I mean technically your password changed, but this is more like your account was converted. Windows 10 does not have the ability to automagically by itself change account types (at least that I'm aware of).

[corrado33]

1 minute ago, M.Yurizaki said:

When you signed in the Xbox App, did you willy-nilly click "yes yes yes"? Because one of the dialogs it says is if you want to convert the account you use on Windows 10 to log into the machine into a Microsoft account.

 

I mean technically your password changed, but this is more like your account was converted. Windows 10 does not have the ability to automagically by itself change account types (at least that I'm aware of).

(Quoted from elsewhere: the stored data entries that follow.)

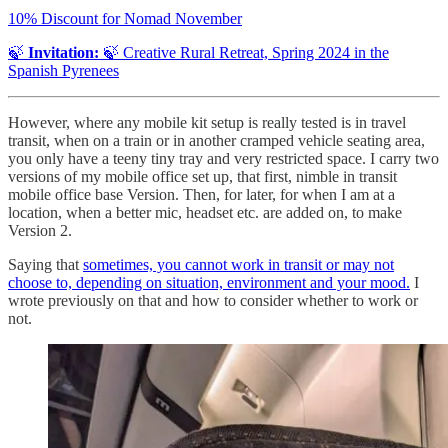
10% Discount for Nomad November
🍃
Invitation:
🍃 Creative Rural Retreat, Spring 2024 in the
Spanish Pyrenees
However, where any mobile kit setup is really tested is in travel
transit, when on a train or in another cramped vehicle seating area,
you only have a teeny tiny tray and very restricted space. I carry two
versions of my mobile office set up, that first, nimble in transit
mobile office base Version. Then, for later, for when I am at a
location, when a better mic, headset etc. are added on, to make
Version 2.
Saying that
sometimes, you cannot work in transit or may not
choose to, depending on situation, environment and your mood.
I
wrote previously on that and how to consider whether to work or
not.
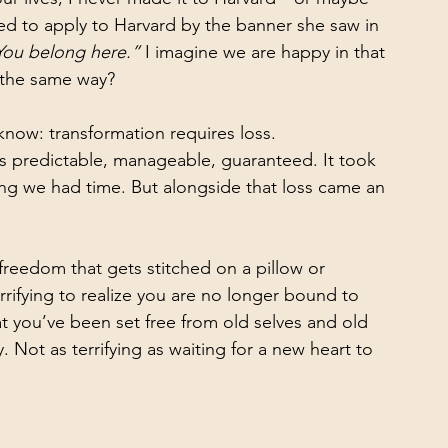
d to apply to Harvard by the banner she saw in 
You belong here.”
 I imagine we are happy in that 
 the same way?
know: transformation requires loss.
 was predictable, manageable, guaranteed. It took 
ving we had time. But alongside that loss came an 
y freedom that gets stitched on a pillow or 
rrifying to realize you are no longer bound to 
t you’ve been set free from old selves and old 
 Not as terrifying as waiting for a new heart to 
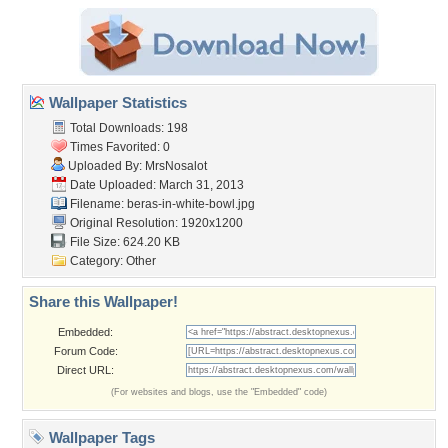
Wallpaper Statistics
Total Downloads: 198
Times Favorited: 0
Uploaded By:
MrsNosalot
Date Uploaded: March 31, 2013
Filename:
beras-in-white-bowl.jpg
Original Resolution: 1920x1200
File Size: 624.20 KB
Category:
Other
Share this Wallpaper!
Embedded:
Forum Code:
Direct URL:
(For websites and blogs, use the "Embedded" code)
Wallpaper Tags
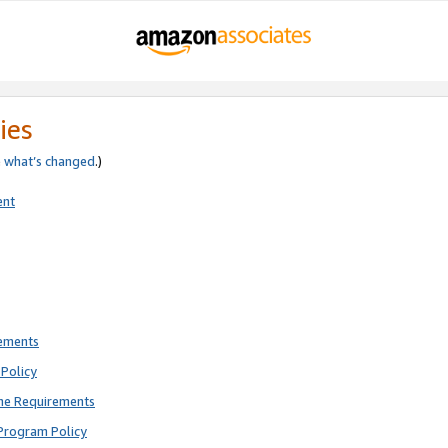
ies
e
what’s changed
.)
ent
rements
Policy
ne Requirements
Program Policy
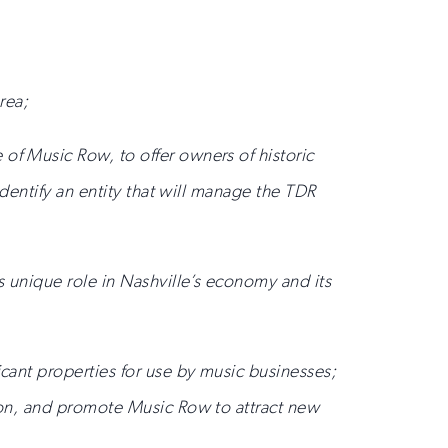
rea;
of Music Row, to offer owners of historic
identify an entity that will manage the TDR
s unique role in Nashville’s economy and its
icant properties for use by music businesses;
tion, and promote Music Row to attract new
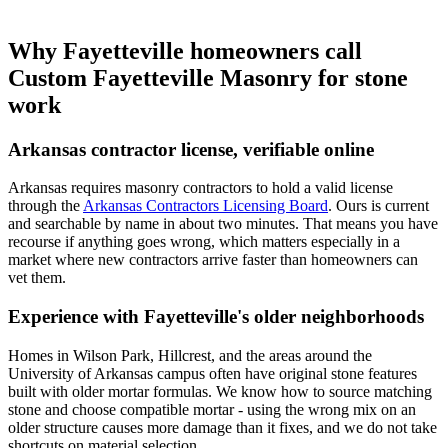
Why Fayetteville homeowners call
Custom Fayetteville Masonry for stone
work
Arkansas contractor license, verifiable online
Arkansas requires masonry contractors to hold a valid license
through the
Arkansas Contractors Licensing Board
. Ours is current
and searchable by name in about two minutes. That means you have
recourse if anything goes wrong, which matters especially in a
market where new contractors arrive faster than homeowners can
vet them.
Experience with Fayetteville's older neighborhoods
Homes in Wilson Park, Hillcrest, and the areas around the
University of Arkansas campus often have original stone features
built with older mortar formulas. We know how to source matching
stone and choose compatible mortar - using the wrong mix on an
older structure causes more damage than it fixes, and we do not take
shortcuts on material selection.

I don't remember honestly. But obviously that's what happened. And it was probably a tiny checkbox somewhere that I missed. I was already pissed about having to sign into the xbox app to disable things... But seriously, when has an application ever had the power to change your entire user type? That's stupid programming.

 

Google does it right. You can use your google password to sign in to a TON of different web services, but you can also choose not to, and they don't force it upon you.

 

I DO use my (junk) google account to sign into things I don't care about. For things that I barely ever use? Or things I'll only use once? Heck yeah I'll use my (junk) google account. 

[Mira Yurizaki]

1 minute ago, corrado33 said:

I don't remember honestly. But obviously that's what happened. And it was probably a tiny checkbox somewhere that I missed. I was already pissed about having to sign into the xbox app to disable things... But seriously, when has an application ever had the power to change your entire user type? That's stupid programming.

 

Google does it right. You can use your google password to sign in to a TON of different web services, but you can also choose not to, and they don't force it upon you.

 

I DO use my (junk) google account to sign into things I don't care about. For things that I barely ever use? Or things I'll only use once? Heck yeah I'll use my (junk) google account. 

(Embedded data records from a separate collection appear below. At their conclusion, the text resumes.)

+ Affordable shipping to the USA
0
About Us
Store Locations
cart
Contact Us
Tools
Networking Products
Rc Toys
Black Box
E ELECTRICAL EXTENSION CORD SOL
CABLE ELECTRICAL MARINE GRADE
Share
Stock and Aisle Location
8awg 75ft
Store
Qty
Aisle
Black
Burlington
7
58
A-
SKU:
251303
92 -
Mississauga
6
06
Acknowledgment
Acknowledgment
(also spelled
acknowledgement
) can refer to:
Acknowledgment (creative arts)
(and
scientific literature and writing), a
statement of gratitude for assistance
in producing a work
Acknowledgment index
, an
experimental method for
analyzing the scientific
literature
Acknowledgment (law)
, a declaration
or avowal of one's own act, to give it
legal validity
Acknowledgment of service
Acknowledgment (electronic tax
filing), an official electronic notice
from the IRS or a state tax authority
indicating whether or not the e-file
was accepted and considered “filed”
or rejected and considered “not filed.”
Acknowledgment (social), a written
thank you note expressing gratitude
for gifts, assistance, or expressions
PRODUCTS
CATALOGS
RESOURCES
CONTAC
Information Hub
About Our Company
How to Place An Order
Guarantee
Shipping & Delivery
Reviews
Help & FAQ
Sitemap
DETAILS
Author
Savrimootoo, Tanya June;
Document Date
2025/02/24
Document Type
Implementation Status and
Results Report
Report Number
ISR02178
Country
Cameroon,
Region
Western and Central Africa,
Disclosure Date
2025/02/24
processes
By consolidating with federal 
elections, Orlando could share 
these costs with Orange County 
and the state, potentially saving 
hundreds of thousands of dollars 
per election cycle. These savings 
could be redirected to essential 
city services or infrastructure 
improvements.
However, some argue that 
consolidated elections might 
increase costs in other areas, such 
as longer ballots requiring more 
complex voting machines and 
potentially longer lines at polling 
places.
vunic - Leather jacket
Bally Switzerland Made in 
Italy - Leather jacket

If you're talking about Android, you can't use any of Google's services if you don't use a Google account. This means you can't use the Play Store, or you know, the primary means of getting apps on Android. You have to side load apps.

 

While I'm kind of inclined to agree that an application shouldn't change the user's credentials, it's not really the application that's doing it (if you log into any Microsoft account enabled app, it will ask you the same thing if you're logging in using a Microsoft account) and it only affects the user account in question.

[JefferyD90]

20 hours ago, corrado33 said:

What the absolute hell? So yesterday I created a microsoft account in order to disable things in the stupid xbox app.

 

Today, when I went to sign into my computer after it being asleep, my normal password didn't work! WTF???

 

Turns out windows automatically converted my local account into a microsoft account and starting using THAT PASSWORD instead. WITHOUT ASKING ME. WHAT THE ABSOLUTE HELL? I DON'T WANT TO FREAKING SIGN IN TO YOUR BULLCRAP SOCIAL MEDIA BULLCRAP THAT MERGES ALL OF THE STUPID SOCIAL MEDIA BULLCRAP THAT I DON'T HAVE INTO ONE PLACE.

 

Piece of crap operating system. Changing passwords without asking users.

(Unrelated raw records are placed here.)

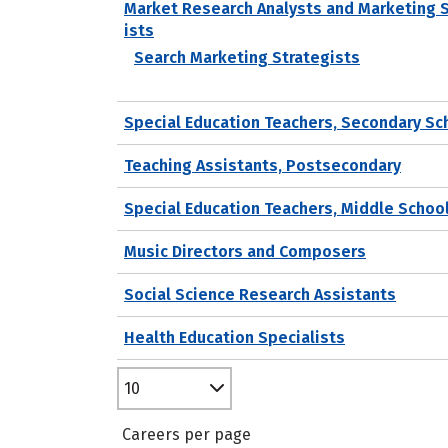
Market Research Analysts and Marketing 
ists
Search Marketing Strategists
Special Education Teachers, Secondary Sc
Teaching Assistants, Postsecondary
Special Education Teachers, Middle Schoo
Music Directors and Composers
Social Science Research Assistants
Health Education Specialists
10
Careers per page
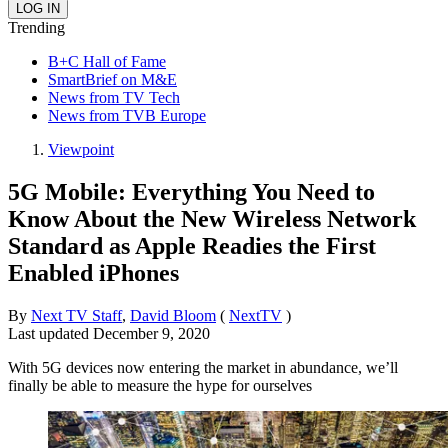
Trending
B+C Hall of Fame
SmartBrief on M&E
News from TV Tech
News from TVB Europe
Viewpoint
5G Mobile: Everything You Need to
Know About the New Wireless Network
Standard as Apple Readies the First
Enabled iPhones
By
Next TV Staff
,
David Bloom
(
NextTV
)
Last updated
December 9, 2020
With 5G devices now entering the market in abundance, we’ll
finally be able to measure the hype for ourselves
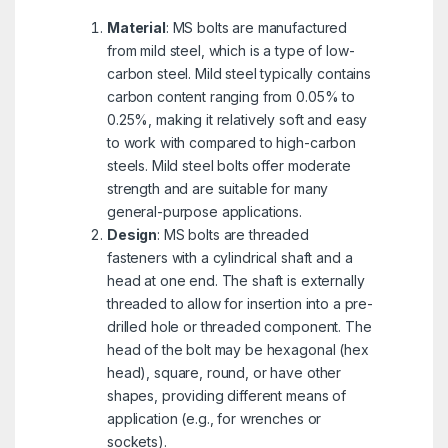
Material
: MS bolts are manufactured
from mild steel, which is a type of low-
carbon steel. Mild steel typically contains
carbon content ranging from 0.05% to
0.25%, making it relatively soft and easy
to work with compared to high-carbon
steels. Mild steel bolts offer moderate
strength and are suitable for many
general-purpose applications.
Design
: MS bolts are threaded
fasteners with a cylindrical shaft and a
head at one end. The shaft is externally
threaded to allow for insertion into a pre-
drilled hole or threaded component. The
head of the bolt may be hexagonal (hex
head), square, round, or have other
shapes, providing different means of
application (e.g., for wrenches or
sockets).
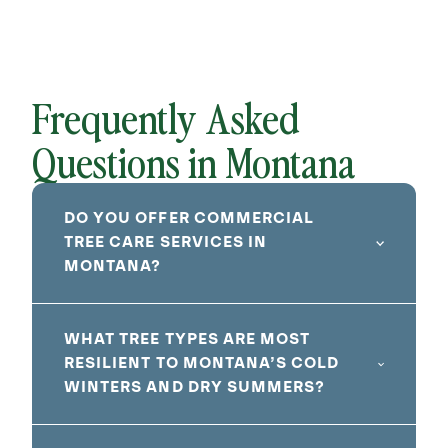
Frequently Asked
Questions in Montana
DO YOU OFFER COMMERCIAL
TREE CARE SERVICES IN
MONTANA?
WHAT TREE TYPES ARE MOST
RESILIENT TO MONTANA’S COLD
WINTERS AND DRY SUMMERS?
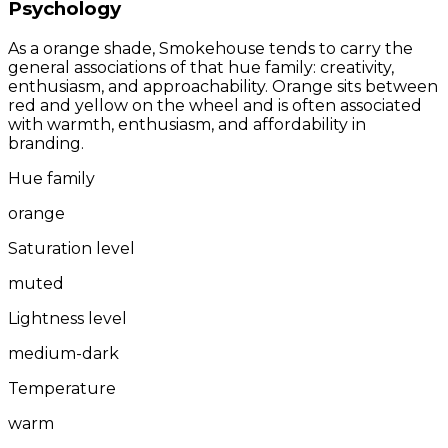
Psychology
As a orange shade, Smokehouse tends to carry the
general associations of that hue family: creativity,
enthusiasm, and approachability. Orange sits between
red and yellow on the wheel and is often associated
with warmth, enthusiasm, and affordability in
branding.
Hue family
orange
Saturation level
muted
Lightness level
medium-dark
Temperature
warm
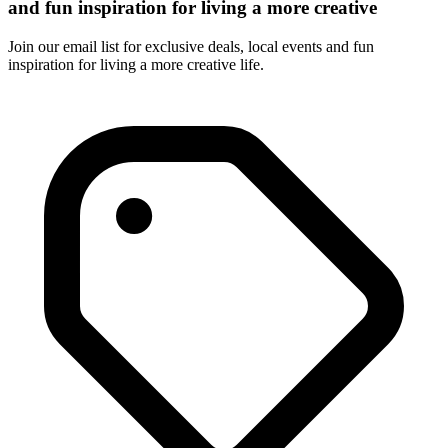
and fun inspiration for living a more creative
Join our email list for exclusive deals, local events and fun
inspiration for living a more creative life.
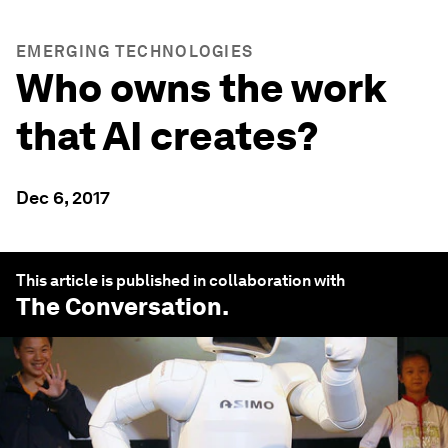
EMERGING TECHNOLOGIES
Who owns the work
that AI creates?
Dec 6, 2017
This article is published in collaboration with
The Conversation
.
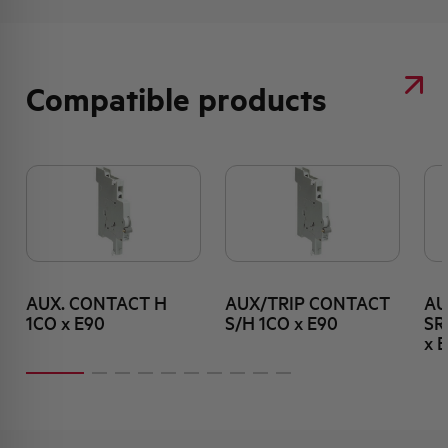
Compatible products
AUX. CONTACT H
AUX/TRIP CONTACT
AU
1CO x E90
S/H 1CO x E90
SR
x 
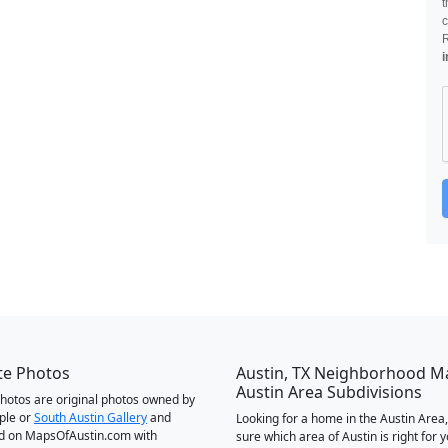
t
c
i
te Photos
Austin, TX Neighborhood M
Austin Area Subdivisions
 photos are original photos owned by
ple or
South Austin Gallery
and
Looking for a home in the Austin Area,
d on MapsOfAustin.com with
sure which area of Austin is right for 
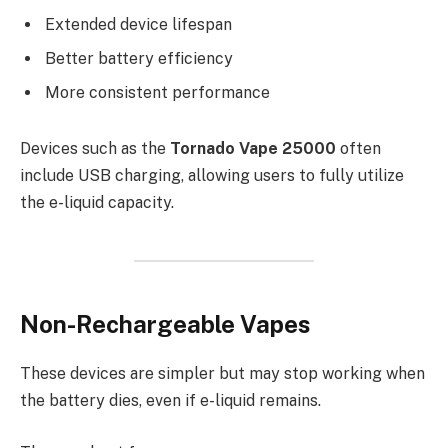
Extended device lifespan
Better battery efficiency
More consistent performance
Devices such as the
Tornado Vape 25000
often
include USB charging, allowing users to fully utilize
the e-liquid capacity.
Non-Rechargeable Vapes
These devices are simpler but may stop working when
the battery dies, even if e-liquid remains.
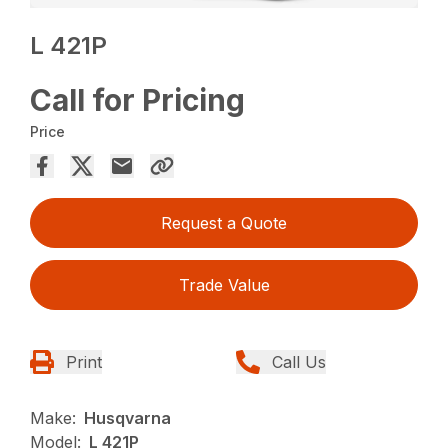
L 421P
Call for Pricing
Price
Request a Quote
Trade Value
Print
Call Us
Make:
Husqvarna
Model:
L 421P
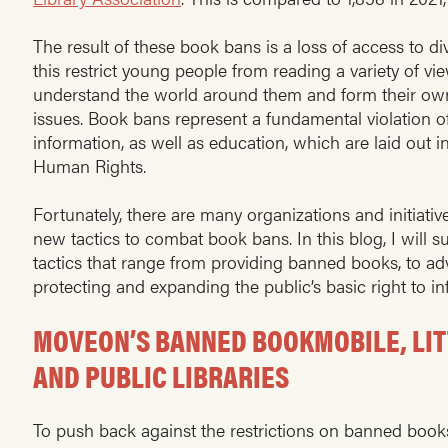
The result of these book bans is a loss of access to di
this restrict young people from reading a variety of viewp
understand the world around them and form their ow
issues. Book bans represent a fundamental violation o
information, as well as education, which are laid out i
Human Rights.
Fortunately, there are many organizations and initiative
new tactics to combat book bans. In this blog, I will
tactics that range from providing banned books, to ad
protecting and expanding the public’s basic right to i
MOVEON’S BANNED BOOKMOBILE, LITT
AND PUBLIC LIBRARIES
To push back against the restrictions on banned books’ a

it actually tells you that you're going to be switching to your Microsoft account when you do that process, you just didn't read it.

[corrado33]

2 hours ago, JefferyD90 said:

it actually tells you that you're going to be switching to your Microsoft account when you do that process, you just didn't read it.

I'm going to repeat myself again here.

 

No application should EVER have control over your local user name and password other than the control panel meant to change it. Period.

[Mira Yurizaki]

49 minutes ago, corrado33 said:

I'm going to repeat myself again here.

 

No application should EVER have control over your local user name and password other than the control panel meant to change it. Period.

But:

1. The application itself did not change your account. The framework around it, which is embedded in the OS, did.
2. IIRC, the framework asks for your local account password, then your Microsoft account password. This isn't any different from changing your password anyway.